Combined with the toe screw and the square font for the numbers, the P790 is one of the best looking irons TaylorMade has done.
However it is all about performance and compared to the slightly smaller P770 irons, you can see how the design has a big distance advantage over the more traditionally constructed forged models in the P700 range.
Comparing the 6-irons in the three sets on GC2, the ball speed from the P790 was 3-5 mph higher and combined with a 900 rpm lower spin was giving 10 yards extra carry over the P770 at the same club head speed of 89 mph.
Before you stop reading and head to your nearest TaylorMade retailer, I should point out that the P790 6-iron is 3° stronger than the other two models at 26.5°, so maybe this is not so surprising.
It's the classic debate or what the number on an iron means and as usual they have gone with peak height which you can see is about the same, but with the ball going faster with less spin, it's also going to go further. It also may go further on landing due to that lower spin, so it is important to ensure that it is stopping quickly enough for you too.
Whilst it is portrayed as more forgiving, the P790 was about as consistent as the other models, as my range of spin and distance varied by 5 yards or so either side of the average, so the difference between them is really ball speed and carry.
That difference could be me or the shaft and it should also be noted that I was using the lighter True Temper Dynamic Gold 105 shaft in the P790 compared to the stock KBS Tour FLT 120 shaft in the P770 that is 15g heavier.
The feel from this new lighter shaft in the P790 was excellent and you really felt you could zip the club head through impact, but it may be too light for some better players.
It is really in the 7-iron and upwards where you start to the feel the benefit of the technology on the P790 irons as the larger head, SpeedPocket slots, tungsten weighting and cavity all come together in the same head.
The flow of the set goes a little in the 8 iron and down to the wedge as the head construction loses the slot and the tungsten.
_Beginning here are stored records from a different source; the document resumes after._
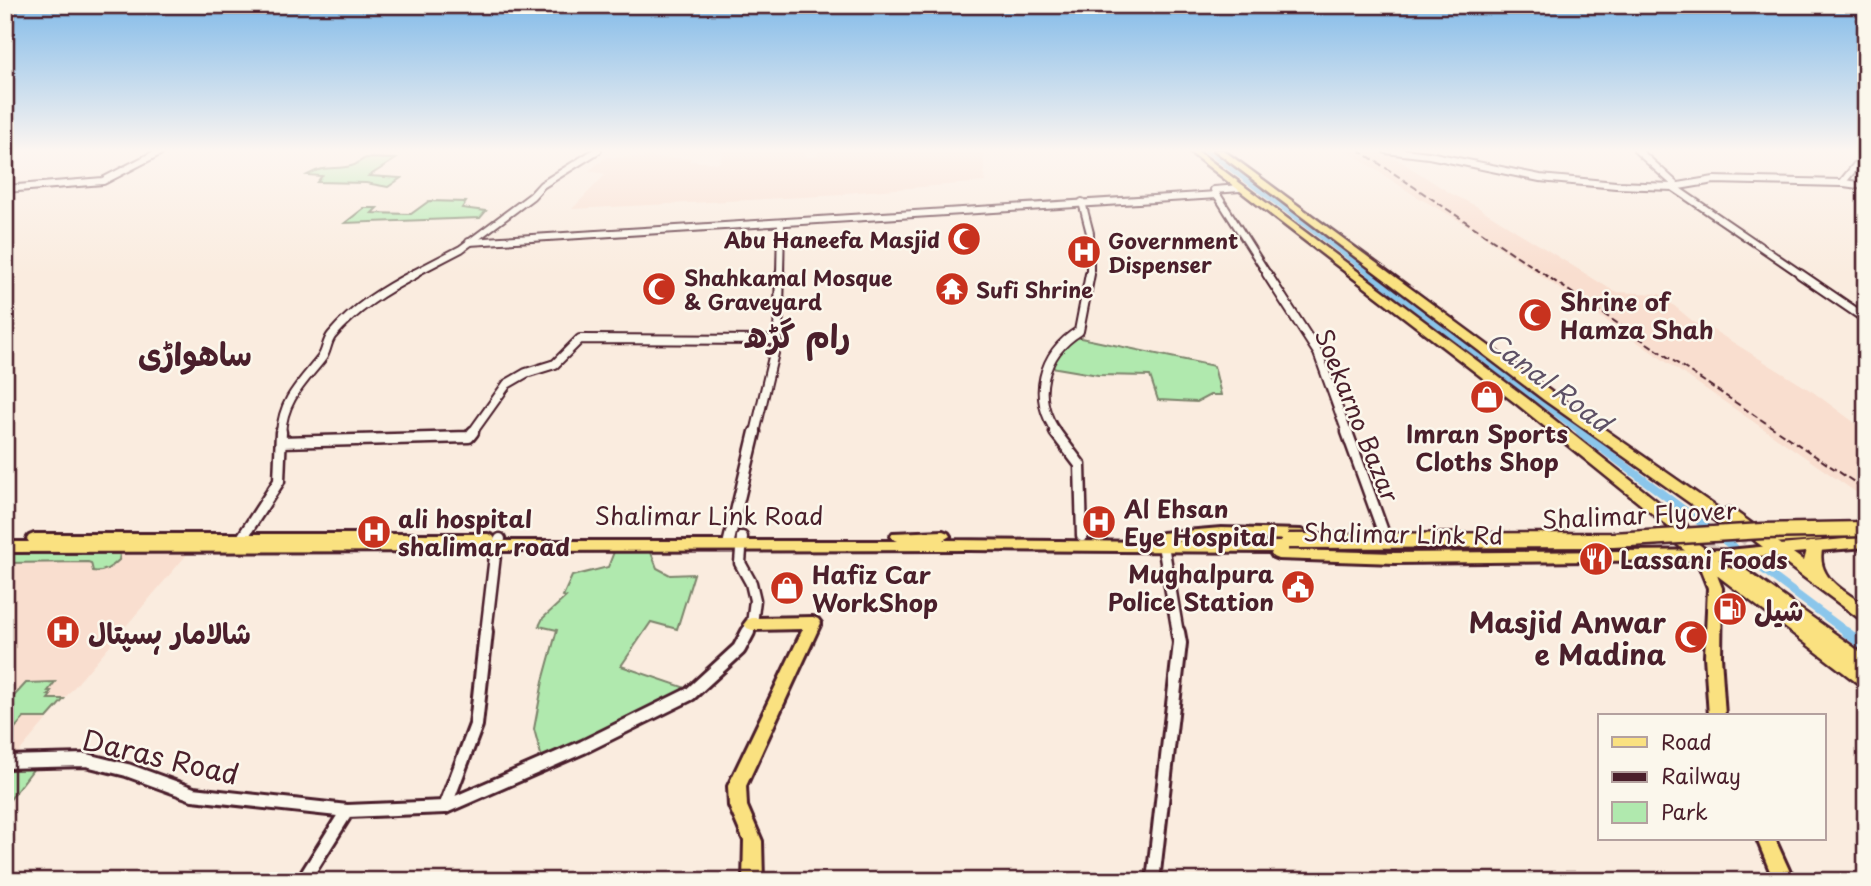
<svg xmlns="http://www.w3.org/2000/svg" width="1871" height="886" viewBox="0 0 1871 886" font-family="'Playpen Sans','Playpen Sans Arabic',sans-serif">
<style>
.built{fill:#f9decf}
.green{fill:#b0e9ae;stroke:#7d846c;stroke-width:2}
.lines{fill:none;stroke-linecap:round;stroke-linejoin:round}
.canal-far3{stroke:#8bc6eb;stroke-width:5}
.canal-far2{stroke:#8bc6eb;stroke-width:6}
.canal-far1{stroke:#8bc6eb;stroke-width:8}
.canal{stroke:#8bc6eb;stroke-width:10}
.highway-tunnel{stroke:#d7c3bb;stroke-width:16;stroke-dasharray:16 8;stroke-linecap:butt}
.minor-far3-casing{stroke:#4a1f2b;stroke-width:10}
.minor-far2-casing{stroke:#4a1f2b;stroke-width:12}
.minor-far1-casing{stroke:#4a1f2b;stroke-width:15}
.minor-casing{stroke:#4a1f2b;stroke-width:18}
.major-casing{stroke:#4a1f2b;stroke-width:6}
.highway-casing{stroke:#4a1f2b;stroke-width:5}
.minor-far3{stroke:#fbf7ec;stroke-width:6}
.minor-far2{stroke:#fbf7ec;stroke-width:8}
.minor-far1{stroke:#fbf7ec;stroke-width:10}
.minor{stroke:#fbf7ec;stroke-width:12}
.major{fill:#fae180;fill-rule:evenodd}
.highway{fill:#fae180;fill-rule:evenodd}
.rail{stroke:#4a1f2b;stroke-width:2;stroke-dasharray:7 3.5;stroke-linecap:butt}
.major-bridge-casing{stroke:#4a1f2b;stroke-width:19;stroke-linecap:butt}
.major-bridge{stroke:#fae180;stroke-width:14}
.labels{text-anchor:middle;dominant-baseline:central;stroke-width:5;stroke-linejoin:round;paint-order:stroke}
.far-poi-label{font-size:21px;font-weight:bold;fill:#4a1f2b;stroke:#fbf7ec;text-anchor:start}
.poi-label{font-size:24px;font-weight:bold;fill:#4a1f2b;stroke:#fbf7ec;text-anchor:start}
.street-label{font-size:24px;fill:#4a1f2b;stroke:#fbf7ec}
.water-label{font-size:26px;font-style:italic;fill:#5e5165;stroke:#fbf7ec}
.near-poi-label{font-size:28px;font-weight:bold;fill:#4a1f2b;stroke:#fbf7ec;text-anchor:start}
.near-street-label{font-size:28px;fill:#4a1f2b;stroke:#fbf7ec}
.district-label{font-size:32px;font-weight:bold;fill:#4a1f2b;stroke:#fbf7ec}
</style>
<rect width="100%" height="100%" fill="#faecdf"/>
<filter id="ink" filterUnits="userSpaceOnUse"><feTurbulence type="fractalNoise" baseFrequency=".0143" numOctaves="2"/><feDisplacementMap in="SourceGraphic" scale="14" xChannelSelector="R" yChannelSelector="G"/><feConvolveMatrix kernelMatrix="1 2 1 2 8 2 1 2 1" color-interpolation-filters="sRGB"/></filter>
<g filter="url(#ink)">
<g class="built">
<polygon points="723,150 803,150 806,157 817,156 818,150 983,150 985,182 845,193 843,195 572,209 606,174 589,171 606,157 691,158 690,161 719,163"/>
<polygon points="1346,150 1383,150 1450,193 1476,206 1615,292 1660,294 1696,324 1705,325 1813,392 1866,431 1866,499 1467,225 1414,195"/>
<polygon points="189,552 13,759 5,759 5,553"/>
</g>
<g class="green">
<path d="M366 158 396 159 369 176 401 178 388 187 366 183 317 182 322 176 307 175C324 165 334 170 351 166 357 165 360 160 366 158Z"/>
<polygon points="429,201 466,202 462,208 486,211 480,218 345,223 364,208 377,208 372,213 411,214"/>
<polygon points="1076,337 1214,366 1221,395 1210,395 1197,402 1158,400 1150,376 1098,375 1051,367 1065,345"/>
<polygon points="650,550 657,568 670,575 694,574 677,629 651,622 621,666 683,687 680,694 543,762 534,729 543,681 557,630 539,626 543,618 566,597 563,596 572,576 608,567 614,552"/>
<path d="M11 554H120L119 560C112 567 103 573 93 571L91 563 88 562 5 563Z"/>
<polygon points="55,682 48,691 51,691 48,695 51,695 48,699 64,699 47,718 24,718 14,729 5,730 5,706 26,683"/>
<polygon points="38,763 5,806 5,765"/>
</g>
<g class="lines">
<polyline class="canal-far3" points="1206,150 1372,275"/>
<polyline class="canal-far2" points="1370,274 1582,433"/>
<polyline class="canal-far1" points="1580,432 1848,633"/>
<polyline class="canal" points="1846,632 1866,647"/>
<g class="highway-tunnel">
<polyline points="1736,529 1781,563"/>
<polyline points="1684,531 1727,564"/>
</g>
<g class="minor-far3-casing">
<g id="minor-far3">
<polyline points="1386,150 1429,155 1540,178 1616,185 1673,187 1714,180 1842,183 1866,153"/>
<polyline points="1637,150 1676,185"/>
<polyline points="1844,183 1866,186"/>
<polyline points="1673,187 1802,275"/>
<polyline points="1240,188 1214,190 1268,275"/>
<polyline points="5,189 103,181 163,150"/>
<polyline points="1082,202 1090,233 1090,275"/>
<polyline points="469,242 1217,195"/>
<polyline points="411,275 461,249 532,196 542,185 598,150"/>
<polyline points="780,275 781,223"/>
</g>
</g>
<g class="minor-far2-casing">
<g id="minor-far2">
<polyline points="1267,274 1318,353 1347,433"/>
<polyline points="1800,274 1866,319"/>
<path d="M281 433C283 400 301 384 321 359 327 352 326 342 332 335 355 308 384 290 415 274"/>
<polyline points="472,433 507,384 526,373 555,364 580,339 777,340"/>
<polyline points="755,433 778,336 780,274"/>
<path d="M1057 433C1031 397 1042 354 1079 331L1090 274"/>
</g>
</g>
<g class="minor-far1-casing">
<g id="minor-far1">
<polyline points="1055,432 1080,465 1082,536"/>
<polyline points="1347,432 1385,537"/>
<polyline points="281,442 469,437 473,432"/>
<polyline points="742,537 740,563 751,583 755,600 752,624 747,633"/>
<polyline points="242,538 279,481 281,432"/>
<polyline points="728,545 755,432"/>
<polyline points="1163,545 1178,633"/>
<polyline points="486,633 496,547 500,539"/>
</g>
</g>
<g class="minor-casing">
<g id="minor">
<polyline points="5,762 86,760 127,770 193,794 347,811"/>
<polyline points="445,807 476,725 486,632"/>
<polyline points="303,881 347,811 445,807 583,747 690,694 739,649 748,632"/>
<polyline points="1153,881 1180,643 1178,632"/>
</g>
</g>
<g class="major-casing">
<g id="major">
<polygon points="1221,528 1301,530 1306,532 1308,535 1306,538 1301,540 1221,538 1173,542 1289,542 1294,544 1296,547 1294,550 1395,553 1728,550 1866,537 1866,547 1711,560 1722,588 1721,656 1725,716 1709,716 1705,656 1708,588 1697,560 1395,563 1278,559 1273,557 1271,554 1272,552 969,550 5,552 5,542 29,542 27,539 29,536 34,534 488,534 493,536 495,539 493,541 898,541 893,539 891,536 893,533 943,531 948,533 950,536 943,540 1158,542 1155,538 1157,535 1162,533"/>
<polygon points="1816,532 1821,534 1823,537 1821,540 1772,543 1767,541 1765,538 1767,535 1772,533"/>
<polygon points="813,617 818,619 821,623 746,786 747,806 762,841 763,881 743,881 744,841 729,806 728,786 803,629 752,630 747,628 744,624 747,620 752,618"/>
<polygon points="1757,839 1775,839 1794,881 1774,881"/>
</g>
</g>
<g class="highway-casing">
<g id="highway">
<polygon points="1187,150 1196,150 1528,399 1686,524 1688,528 1683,532 1731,569 1737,566 1743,568 1866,656 1866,687 1860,685 1666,536 1664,532 1670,528 1518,405"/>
<path d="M1214 150H1223L1554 394 1722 511 1728 508 1733 510 1804 561 1809 542H1821L1823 546C1814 577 1843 590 1866 606V621L1860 619 1739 529 1733 531 1728 530 1544 400Z"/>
</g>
</g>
<use href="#minor-far3" class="minor-far3"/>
<use href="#minor-far2" class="minor-far2"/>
<use href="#minor-far1" class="minor-far1"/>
<use href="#minor" class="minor"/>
<use href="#major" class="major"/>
<use href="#highway" class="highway"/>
<polyline class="rail" points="1359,150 1866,490"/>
<g class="major-bridge-casing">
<polyline id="major-bridge" points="1288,541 1613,540 1763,531 1866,529"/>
</g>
<use href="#major-bridge" class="major-bridge"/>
</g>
</g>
<linearGradient id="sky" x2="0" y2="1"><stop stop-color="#83bbe9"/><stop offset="0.55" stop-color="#fdf6f1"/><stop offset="1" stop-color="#fdf6f1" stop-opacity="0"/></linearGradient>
<rect width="1871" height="274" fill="url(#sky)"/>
<defs>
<g id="mosque-disc" transform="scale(1.75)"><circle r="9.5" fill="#c8321e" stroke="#fbf7ec"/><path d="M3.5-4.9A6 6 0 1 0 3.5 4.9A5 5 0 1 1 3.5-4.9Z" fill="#fff"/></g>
<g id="hospital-disc" transform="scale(1.75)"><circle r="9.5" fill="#c8321e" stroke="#fbf7ec"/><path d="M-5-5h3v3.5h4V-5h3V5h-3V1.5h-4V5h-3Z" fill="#fff"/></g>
<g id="temple-disc" transform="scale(1.75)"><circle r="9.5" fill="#c8321e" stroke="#fbf7ec"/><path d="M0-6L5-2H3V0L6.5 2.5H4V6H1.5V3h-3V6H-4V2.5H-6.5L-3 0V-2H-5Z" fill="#fff"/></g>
<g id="shop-disc" transform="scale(1.75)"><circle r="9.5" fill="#c8321e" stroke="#fbf7ec"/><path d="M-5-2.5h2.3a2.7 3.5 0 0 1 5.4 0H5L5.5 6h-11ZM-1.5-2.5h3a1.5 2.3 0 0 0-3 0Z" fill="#fff"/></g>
<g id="restaurant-disc" transform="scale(1.75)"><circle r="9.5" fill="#c8321e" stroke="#fbf7ec"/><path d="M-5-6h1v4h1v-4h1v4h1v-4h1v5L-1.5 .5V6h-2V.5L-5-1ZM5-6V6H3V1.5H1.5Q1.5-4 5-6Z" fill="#fff"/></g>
<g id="civic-disc" transform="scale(1.75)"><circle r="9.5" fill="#c8321e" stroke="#fbf7ec"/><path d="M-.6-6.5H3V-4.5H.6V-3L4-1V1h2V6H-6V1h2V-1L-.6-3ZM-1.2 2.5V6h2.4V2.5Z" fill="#fff"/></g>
<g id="fuel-disc" transform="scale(1.75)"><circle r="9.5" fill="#c8321e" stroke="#fbf7ec"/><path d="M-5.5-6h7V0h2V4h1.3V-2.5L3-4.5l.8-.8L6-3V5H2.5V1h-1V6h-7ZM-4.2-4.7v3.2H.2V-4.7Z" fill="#fff"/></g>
</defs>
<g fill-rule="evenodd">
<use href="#mosque-disc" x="964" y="239"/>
<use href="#hospital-disc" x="1084" y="252"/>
<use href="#mosque-disc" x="659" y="289"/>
<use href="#temple-disc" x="952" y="289"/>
<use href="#mosque-disc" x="1535" y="315"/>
<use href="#shop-disc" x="1487" y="397"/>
<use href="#hospital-disc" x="1099" y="522"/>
<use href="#hospital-disc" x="374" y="532"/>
<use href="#restaurant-disc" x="1596" y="559"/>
<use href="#civic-disc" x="1298" y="587"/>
<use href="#shop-disc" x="787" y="588"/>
<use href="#fuel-disc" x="1730" y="609"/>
<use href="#hospital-disc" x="63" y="632"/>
<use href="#mosque-disc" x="1691" y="637"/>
</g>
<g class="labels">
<g class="far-poi-label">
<text x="940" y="239" text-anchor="end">Abu Haneefa Masjid</text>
<text x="1108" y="240">Government<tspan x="1108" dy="24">Dispenser</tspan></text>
<text x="684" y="277">Shahkamal Mosque<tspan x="684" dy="24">&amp; Graveyard</tspan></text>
<text x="976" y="289">Sufi Shrine</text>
</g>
<g class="poi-label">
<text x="1560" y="301">Shrine of<tspan x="1560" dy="28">Hamza Shah</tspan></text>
<text x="1487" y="433" text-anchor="middle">Imran Sports<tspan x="1487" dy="28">Cloths Shop</tspan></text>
<text x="1124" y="508">Al Ehsan<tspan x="1124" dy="28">Eye Hospital</tspan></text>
<text x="398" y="518">ali hospital<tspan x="398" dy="28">shalimar road</tspan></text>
<text x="1620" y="559">Lassani Foods</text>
<text x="1274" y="573" text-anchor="end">Mughalpura<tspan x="1274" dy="28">Police Station</tspan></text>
<text x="812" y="574">Hafiz Car<tspan x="812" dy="28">WorkShop</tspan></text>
</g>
<g class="street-label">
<text transform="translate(1358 415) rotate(68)">Soekarno Bazar</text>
<text transform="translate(1639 514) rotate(-3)">Shalimar Flyover</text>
<text x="709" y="515">Shalimar Link Road</text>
<text transform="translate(1403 533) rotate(1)">Shalimar Link Rd</text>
</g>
<g class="water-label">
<text transform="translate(1549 381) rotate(37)">Canal Road</text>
</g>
<g class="near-poi-label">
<text x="1754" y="609">شیل</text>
<text x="1666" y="621" text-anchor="end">Masjid Anwar<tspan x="1666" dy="32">e Madina</tspan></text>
<text x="88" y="632">شالامار ہسپتال</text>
</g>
<g class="near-street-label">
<text transform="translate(161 756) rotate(13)">Daras Road</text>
</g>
<g class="district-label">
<text x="797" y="335">رام گڑھ</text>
<text x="195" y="353">ساھواڑی</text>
</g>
</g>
<rect width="1871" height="886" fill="none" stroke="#fbf7ec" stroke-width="28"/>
<rect x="14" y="14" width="1843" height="858" fill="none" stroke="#4a1f2b" stroke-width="2.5" filter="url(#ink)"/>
<rect x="1598" y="714" width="228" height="126" fill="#fbf7ec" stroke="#b4a19f" stroke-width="2"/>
<rect x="1612" y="737" width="35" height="10" fill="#fae180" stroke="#b4a19f" stroke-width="2"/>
<text x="1661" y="750" font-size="21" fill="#4a1f2b">Road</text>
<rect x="1612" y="772" width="35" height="10" fill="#4a1f2b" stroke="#b4a19f" stroke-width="2"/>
<text x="1661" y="784" font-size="21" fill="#4a1f2b">Railway</text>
<rect x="1612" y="802" width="35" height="21" fill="#b0e9ae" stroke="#b4a19f" stroke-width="2"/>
<text x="1661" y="820" font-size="21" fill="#4a1f2b">Park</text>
</svg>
The wedge felt quite springly compared to a forged blade so that may be an issue for some low handicappers.
Generally the sound and feel was a little on the hollow side, but when you caught one there was a lovely 'zip' to the feel, but that did not seem not really consistent enough through the set and this can happen in sets that merge different head constructions.
Technically the P790 is a great club, but as a players' iron it maybe lacks the feel and consistent control to work as a full set. The short irons are maybe not sharp enough, but I could see players blending the 3, 4 and maybe 5 irons into one of the other P700 sets.
You get the feeling that high single figure players could use the P790 and whilst it may work for them, there are now so many slightly larger headed irons that are cheaper and offer more forgiveness that they should look at, starting with the TaylorMade M1 2017.
If the P790 heads were larger then maybe they could put slots all the way down to help the consistency and with the great looks they could be onto a winner with a set of irons aimed at 6-12 handicappers.
However a players set is where we are right now and of the four models, the P790 is the most forgiving with a generous head and plenty of ball speed so if that fits in with your needs and budget then it would be a worthy choice.